Figure 6.

Silencing of FOXO1 or overexpression of CCND1 counteracts the role of Pae on 4-OHT resistance in BC. MCF-7/4-OHT cells were treated with si-FOXO1 with Scr as a control, while T47D/4-OHT cells were transfected with CCND1 with pcDNA3.1 as a control. (A) The expression of FOXO1 or CCND1 mRNA in drug-resistant cells assayed by RT-qPCR; (B) the IC₅₀ values of 4-OHT on MCF-7/4-OHT cells with FOXO1 knockdown or T47D/4-OHT cells overexpressing CCND1 in the presence of 100 μg/mL Pae examined by CCK-8 assays; (C) the apoptosis levels of MCF-7/4-OHT cells with FOXO1 knockdown or T47D/4-OHT cells overexpressing CCND1 in the presence of 100 μg/mL Pae detected by flow cytometry under treatment of 4 μM and 8 μM 4-OHT, respectively; (D) the apoptosis levels of MCF-7/4-OHT cells with FOXO1 knockdown or T47D/4-OHT cells overexpressing CCND1 in the presence of 100 μg/mL Pae assessed by Caspase-3 activity kit; (E) the cytotoxicity of MCF-7/4-OHT cells with FOXO1 knockdown or T47D/4-OHT cells overexpressing CCND1 in the presence of 100 μg/mL Pae determined by a LDH kit; (F) colony formation of MCF-7/4-OHT cells with FOXO1 knockdown or T47D/4-OHT cells overexpressing CCND1 in the presence of 100 μg/mL Pae tested by colony formation assays; (G) number of S-phase cells transfected with si-FOXO1 or CCND1 in the presence of 100 μg/mL Pae detected by EdU assays. Data are displayed in the form of mean ± SD. All experiments were repeated at least three times. In panel (B) two-way ANOVA along with Tukey’s multiple comparison was applied, while in the rest panels, one-way ANOVA along with Tukey’s multiple comparison was used. *p < 0.05, **p < 0.01.
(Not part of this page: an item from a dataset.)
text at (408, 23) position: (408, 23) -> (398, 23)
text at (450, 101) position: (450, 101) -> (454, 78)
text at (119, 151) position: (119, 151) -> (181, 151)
Abbreviations: FOXO1, forkhead box O1; CCND1, cyclin D1; Pae, paeoniflorin; BC, breast cancer; miR, microRNA; 4-OHT, 4-hydroxytamoxifen; CCK-8, cell counting kit-8; LDH, lactose dehydrogenase; EdU, 5-ethynyl-2ʹ-deoxyuridine; SD, standard deviation; ANOVA, analysis of variance.